In a recent statement, the union vowed to protect undocumented students, teachers and staff from deportation plans if and when the Trump administration puts them into effect.
If so, AFT would join a growing movement in major cities – including Chicago and New York, where it is the dominant teachers union – to resist the mass deportation plans Trump advocated during his campaign.
The issue is important to teachers, students and their families.
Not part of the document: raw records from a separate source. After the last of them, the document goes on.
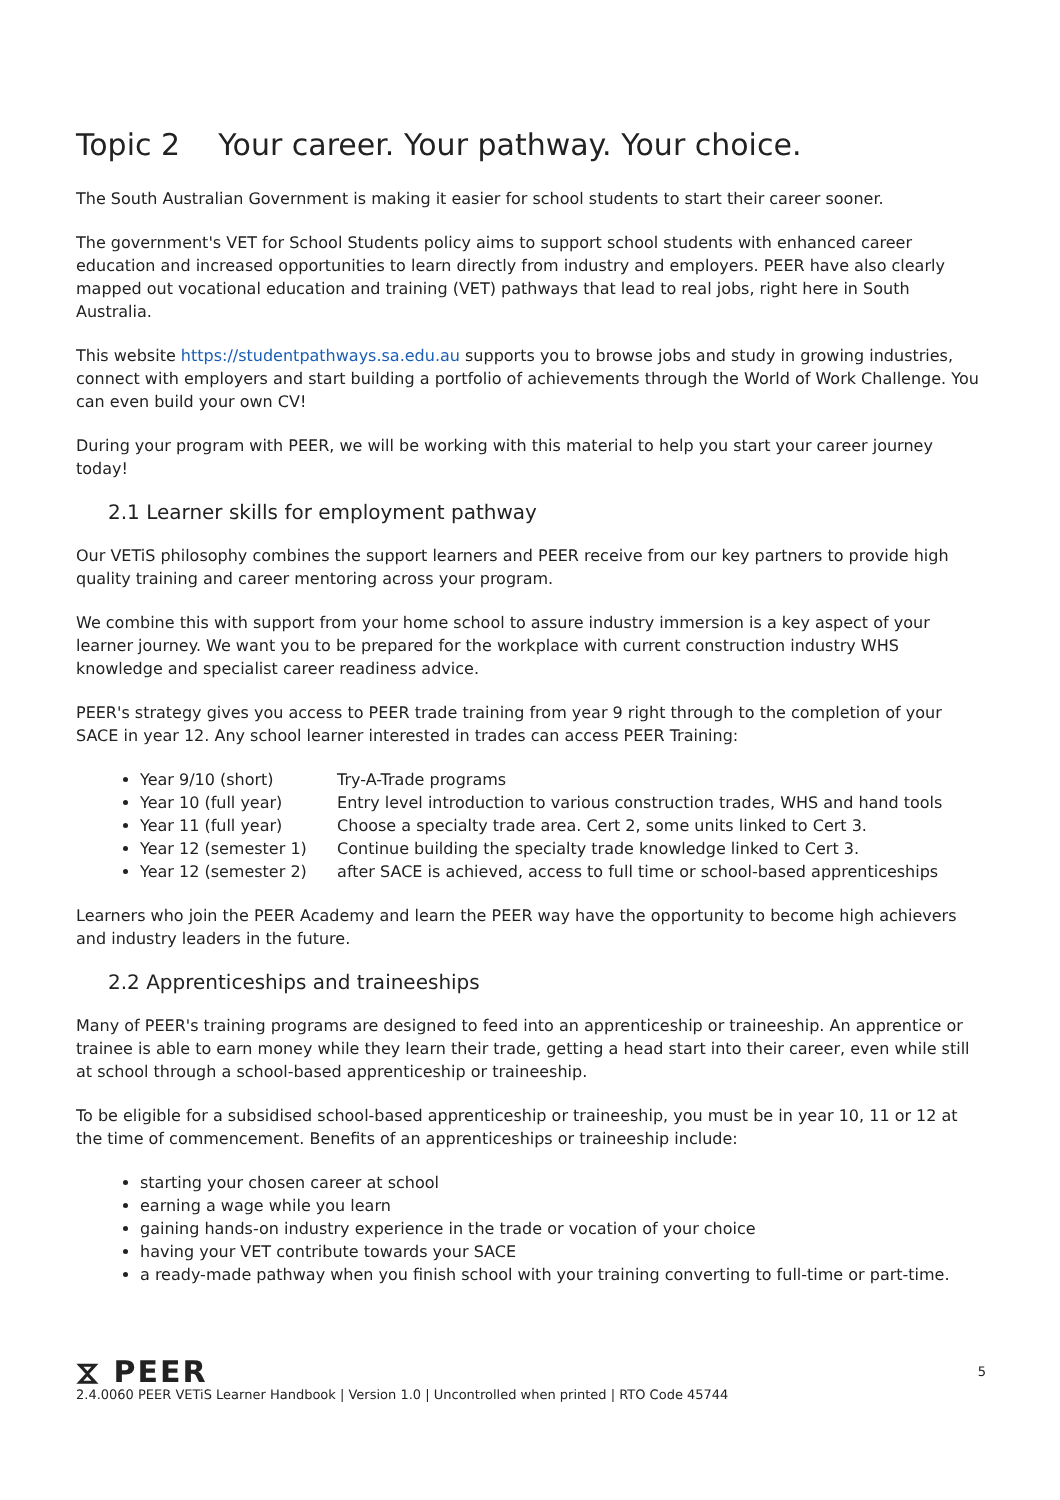Topic 2 Your career. Your pathway. Your choice.
The South Australian Government is making it easier for school students to start their career sooner.
The government's VET for School Students policy aims to support school students with enhanced career education and increased opportunities to learn directly from industry and employers. PEER have also clearly mapped out vocational education and training (VET) pathways that lead to real jobs, right here in South Australia.
This website https://studentpathways.sa.edu.au supports you to browse jobs and study in growing industries, connect with employers and start building a portfolio of achievements through the World of Work Challenge. You can even build your own CV!
During your program with PEER, we will be working with this material to help you start your career journey today!
2.1 Learner skills for employment pathway
Our VETiS philosophy combines the support learners and PEER receive from our key partners to provide high quality training and career mentoring across your program.
We combine this with support from your home school to assure industry immersion is a key aspect of your learner journey. We want you to be prepared for the workplace with current construction industry WHS knowledge and specialist career readiness advice.
PEER's strategy gives you access to PEER trade training from year 9 right through to the completion of your SACE in year 12. Any school learner interested in trades can access PEER Training:
Year 9/10 (short) Try-A-Trade programs
Year 10 (full year) Entry level introduction to various construction trades, WHS and hand tools
Year 11 (full year) Choose a specialty trade area. Cert 2, some units linked to Cert 3.
Year 12 (semester 1) Continue building the specialty trade knowledge linked to Cert 3.
Year 12 (semester 2) after SACE is achieved, access to full time or school-based apprenticeships
Learners who join the PEER Academy and learn the PEER way have the opportunity to become high achievers and industry leaders in the future.
2.2 Apprenticeships and traineeships
Many of PEER's training programs are designed to feed into an apprenticeship or traineeship. An apprentice or trainee is able to earn money while they learn their trade, getting a head start into their career, even while still at school through a school-based apprenticeship or traineeship.
To be eligible for a subsidised school-based apprenticeship or traineeship, you must be in year 10, 11 or 12 at the time of commencement. Benefits of an apprenticeships or traineeship include:
starting your chosen career at school
earning a wage while you learn
gaining hands-on industry experience in the trade or vocation of your choice
having your VET contribute towards your SACE
a ready-made pathway when you finish school with your training converting to full-time or part-time.
⧖ PEER
5
2.4.0060 PEER VETiS Learner Handbook | Version 1.0 | Uncontrolled when printed | RTO Code 45744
The Pew Research Center calculates three million of the 11 million undocumented people in the U.S. nationwide are children and 65,000 undocumented students graduate from U.S. high schools every year.
Citing census data, Pew adds 59 percent of all undocumented people – students and adults – live in six states: Illinois, California, New York, Texas, New Jersey and Florida.
Union President Randi Weingarten said, AFT will “do everything in our power to stop any kind of action against our immigrant families, our Muslim families, our Latino families and especially our undocumented students.”
Robert Reich, former secretary of labor under Bill Clinton, analyzed lies at the Trump press conference Jan. 11. Reich wrote: “Trump claimed credit for Chrysler and Ford announcing more production in the U.S. Wrong. Sergio Marchionne, the Fiat Chrysler chief executive, said Chrysler’s plan had been in the works for more than a year and had nothing to do with Trump. Marchionne credited the decision to talks with the United Auto Workers.
Analysts say Ford’s decision to expand in Michigan rather than in Mexico had mostly to do with the company’s long-term plans to invest in electric vehicles. It’s easier for companies to find highly skilled workers to build new products, such as electric cars, in the United States than in Mexico.